• **CONSIGNE**
Dans le texte sur le défi agro-alimentaire, remplacez « malnutrition » par « sous-alimentation » et recopiez le passage compris entre « Pour assurer son » et « sujette aux famines. », bornes incluses.

3. Le défi agro-alimentaire à l'épreuve de l'accaparement des terres

Pour assurer son indépendance alimentaire, une Afrique à deux milliards d'habitants devra multiplier par cinq sa production.

Déjà aujourd'hui, une partie de la population souffre de malnutrition qui reste, à l'échelle de la planète, un mal essentiellement africain, comme l'illustre la carte ci-après. En 2011, la sécheresse qui a sévi dans la Corne de l'Afrique, menaçant près de 12 millions de personnes du Kenya à la Somalie, en passant par Djibouti et l'Éthiopie, a montré que l'Afrique pouvait encore être sujette aux famines.

Nous avons constaté sur place que l'Ethiopie s'est engagée, avec les pays voisins et avec le concours des bailleurs de fonds, dans une politique volontariste de prévention des crises alimentaires et de résilience à la sécheresse, avec notamment la construction de silos à grains et le soutien à l'économie pastorale en régions Afar et Somali.

La France participe à cet effort comme elle participe à «  Alliance Globale pour résoudre la crise alimentaire », dont l'un des objectifs est de faire le meilleur usage de la terre en Afrique et donc d'améliorer les droits fonciers.

Toutefois, à long terme, la sécurité alimentaire du continent ne pourra venir que d'une transformation importante des méthodes agricoles. « L'Afrique a urgemment besoin d'une révolution verte » nous a dit Jean-Marc Châtaigner, directeur général adjoint de la mondialisation, du développement et des partenariats.

Paradoxalement, l'Afrique, où 70 % de la population vit encore de l'agriculture et qui dispose d'un potentiel agricole considérable, importe encore 20 milliards de dollars de denrée agricole par an.

Selon M. Serge Michailof, ancien directeur régional à la Banque mondiale : « Le modèle fondé sur l'alimentation des centres urbains par les importations va se gripper » , « les responsables africains ne peuvent plus faire confiance aux marchés mondiaux pour garantir durablement à l'avenir la sécurité alimentaire du continent » 23 ( * )

Seule une révolution verte permettra cela. Aujourd'hui les surfaces cultivées en Afrique ne représentent que 28 % des surfaces cultivables.

• **SEGMENT DE DONNÉES**

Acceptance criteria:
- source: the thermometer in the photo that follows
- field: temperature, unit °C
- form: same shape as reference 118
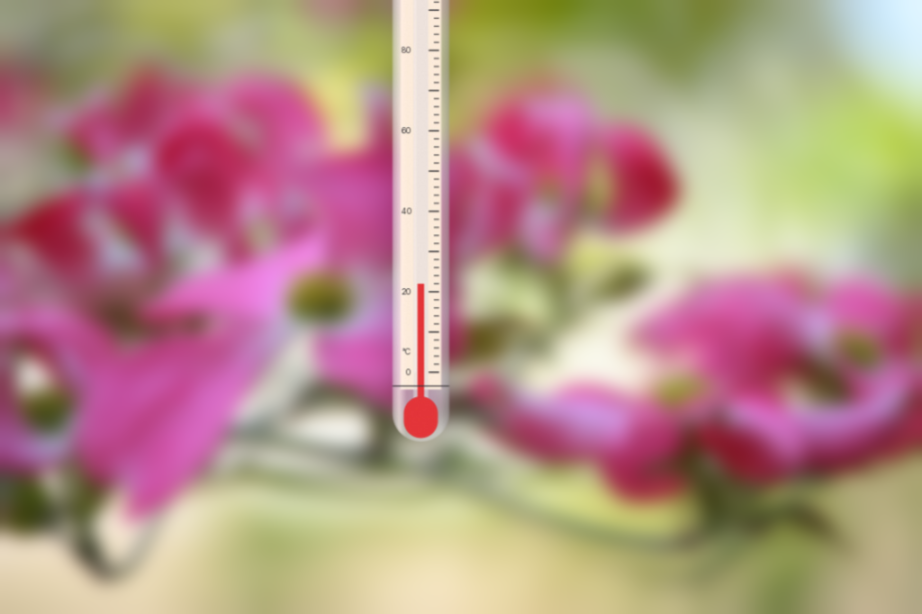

• **EXERCICE CORRIGÉ**
Pour assurer son indépendance alimentaire, une Afrique à deux milliards d'habitants devra multiplier par cinq sa production.

Déjà aujourd'hui, une partie de la population souffre de sous-alimentation qui reste, à l'échelle de la planète, un mal essentiellement africain, comme l'illustre la carte ci-après. En 2011, la sécheresse qui a sévi dans la Corne de l'Afrique, menaçant près de 12 millions de personnes du Kenya à la Somalie, en passant par Djibouti et l'Éthiopie, a montré que l'Afrique pouvait encore être sujette aux famines.